Scroll untuk membaca artikel
Candra Kartiko | Sam Edy Yuswanto
Buku "Cerita Cinta Indonesia". (Dok. Pribadi/Sam Edy)

             Ibu adalah sosok perempuan yang harus kita hormati. Perjuangannya dalam merawat dan membesarkan anak-anaknya begitu berat dan panjang. Tak hanya mengandung selama kurang lebih sembilan bulan hingga akhirnya berhasil melahirkan anaknya dengan nyawa sebagai taruhan, tapi juga segala kerepotannya dalam mengasuh anak hingga besar.

             Ditambah lagi, ketika seorang ibu harus berjuang mencari nafkah untuk anak-anaknya karena suaminya telah meninggal dunia atau karena dia telah berstatus menjadi janda. Sebagaimana kisah Yu Ngatemi dalam buku kumpulan cerpen berjudul Cerita Cinta Indonesia karya para penulis dengan latar belakang beragam ini.

            Yu Ngatemi merupakan salah satu cerpen karya Anjar Anastasia.

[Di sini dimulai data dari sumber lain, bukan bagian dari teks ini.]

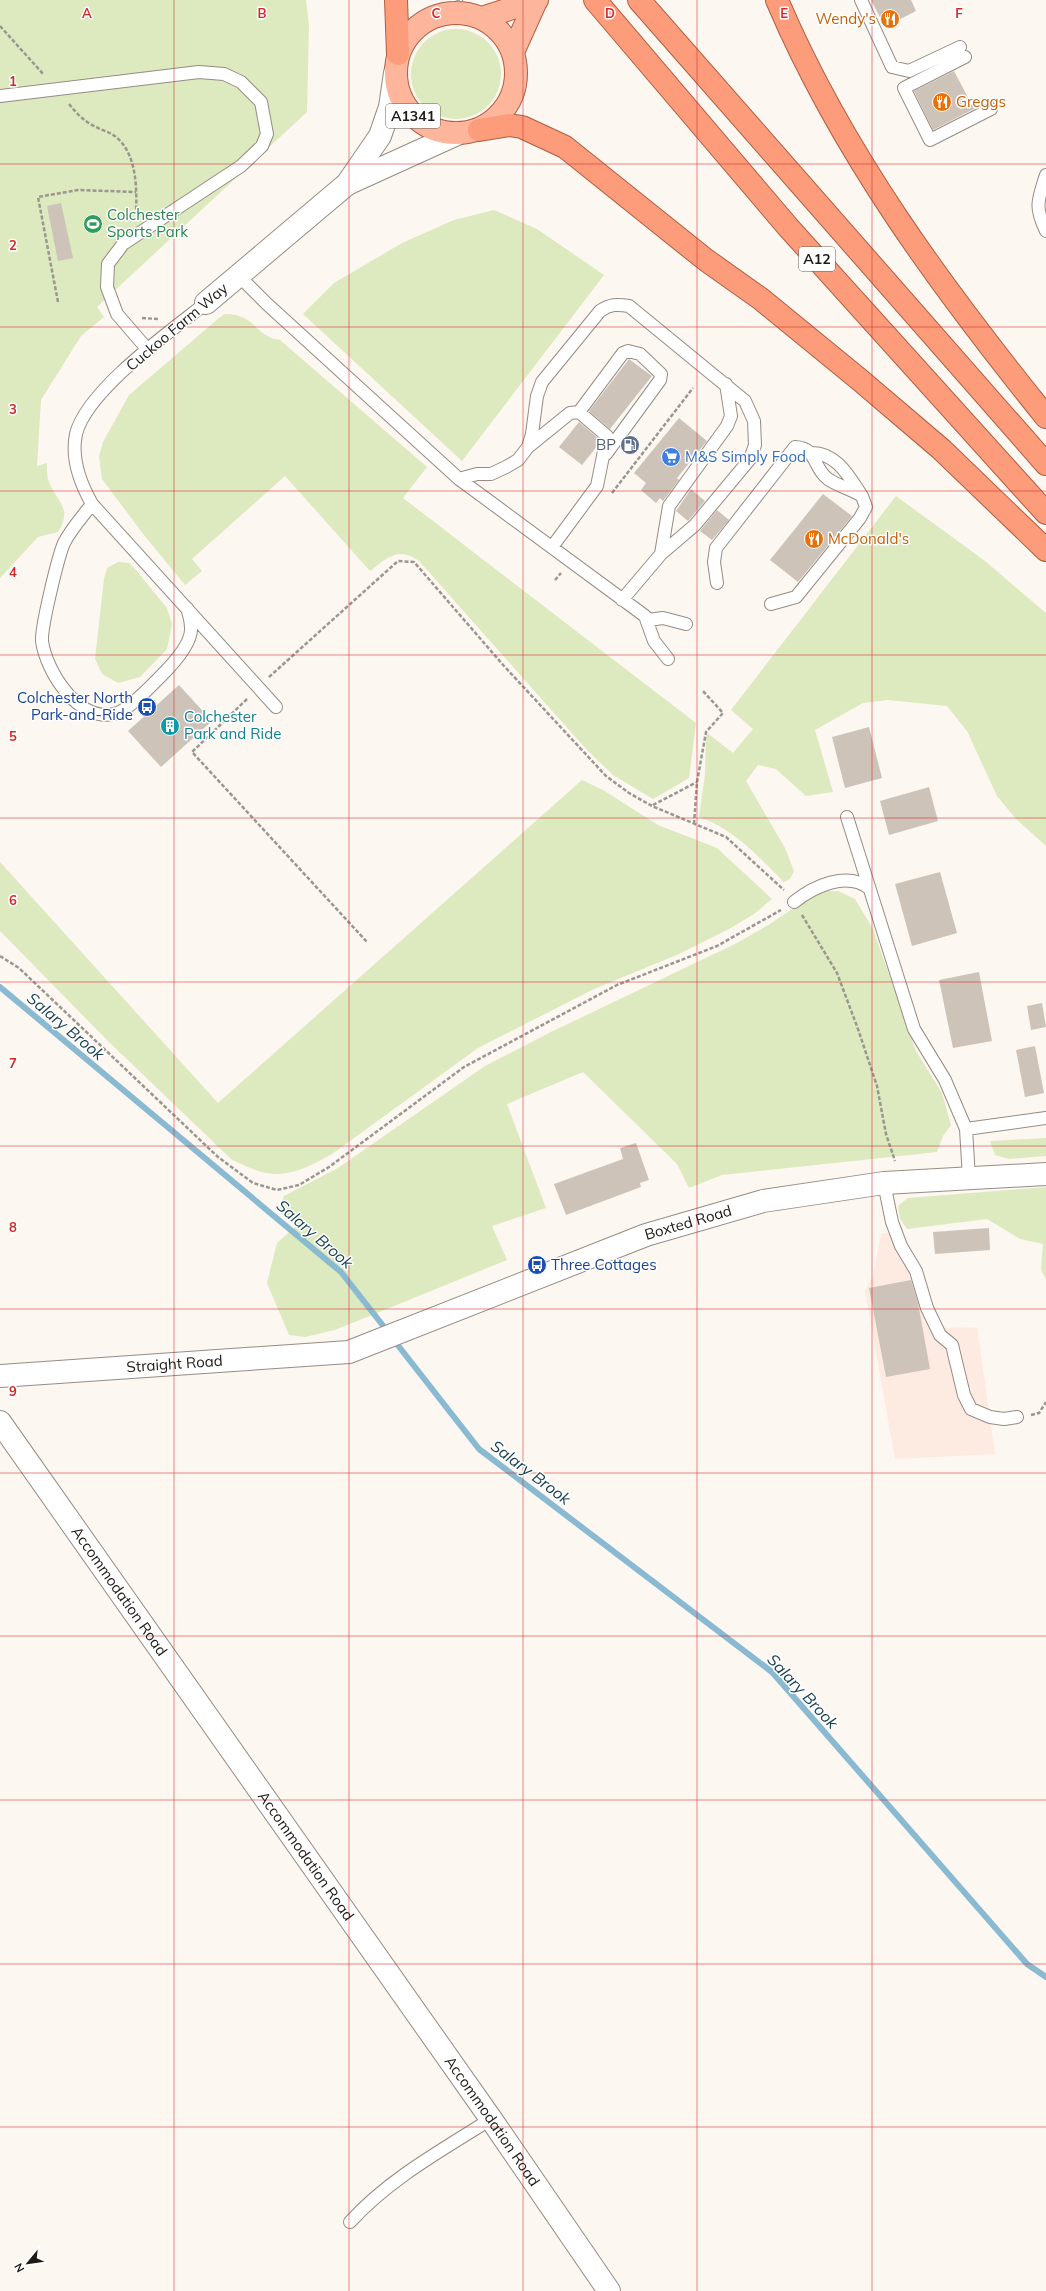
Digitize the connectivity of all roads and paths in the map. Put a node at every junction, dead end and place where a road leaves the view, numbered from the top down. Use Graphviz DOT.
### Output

Berkisah tentang Yu Ngatemi, seorang perempuan yang telah berstatus janda yang memiliki tiga anak yang harus dia asuh dan nafkahi. Dia diceraikan oleh suaminya yang kepincut dengan perempuan lain di kampung sebelah. 

            Pada akhirnya, menjadi penjual sayuran adala pekerjaan Yu Ngatemi. Dengan mengayuh sepeda usang, ia membawa sayuran dari desa ke pasar dengan jarak yang cukup jauh, berkilo-kilometer, melewati jalan raya dan kecil. Pagi-pagi benar, ketika orang lain baru akan berangkat kerja, dia sudah mengayuh sepedanya. Menjelang malam kayuhannya melintas di sepanjang jalan itu lagi, sementara para pekerja lain sudah santai di rumah.

            Yu Ngatemi bisa bekerja seperti sekarang karena kebaikan Wak Haji, tetangganya. Wak Haji yang orang kaya tapi tidak punya anak itu memiliki kebun luas. Melihat hidup Yu Ngatemi penuh keprihatinan, Wak Haji memberi wanita itu kesempatan untuk menjualkan hasil palawija dari sebagian kebunnya.

            Raut wajah Yu Ngatemi selalu tanpa ekspresi dan tidak terlihat lelah. Boleh dibilang, tampaknya ia sangat menikmati pekerjaannya. Bahkan ketika barang dagangannya tidak laku. Hujan, debu, dan panas terik adalah saksi perjuangannya demi memenuhi kebutuhan hidup setiap hari.

           Sayangnya, ada satu kesalahan yang dilakukan oleh Yu Ngatemi. Ia berhubungan dengan rentenir yang membuat kehidupannya semakin bertambah susah. Kebutuhan hidup yang semakin tinggi membuatnya terpaksa berutang pada rentenir. Meski begitu, ia masih beruntung memiliki tiga yang menjadi sumber semangat yang selalu menjadi pupuk di kala kegairahan untuk meneruskan hidup sedang melayu. Ia bersyukur memiliki mereka. Senyum mereka bak gerimis segar saat kemarau panjang menerpa (Cerita Cinta Indonesia, halaman 27).

            Kisah Yu Ngatemi, sosok ibu yang begitu gigih menafkahi dan membesarkan anak-anaknya tersebut semoga bisa menjadi bahan kita merenungi dan mensyukuri hidup yang keras ini. Betapa masih banyak orang kesulitan di luar sana yang harus dibantu oleh sesamanya, termasuk uluran pertolongan kita tentunya.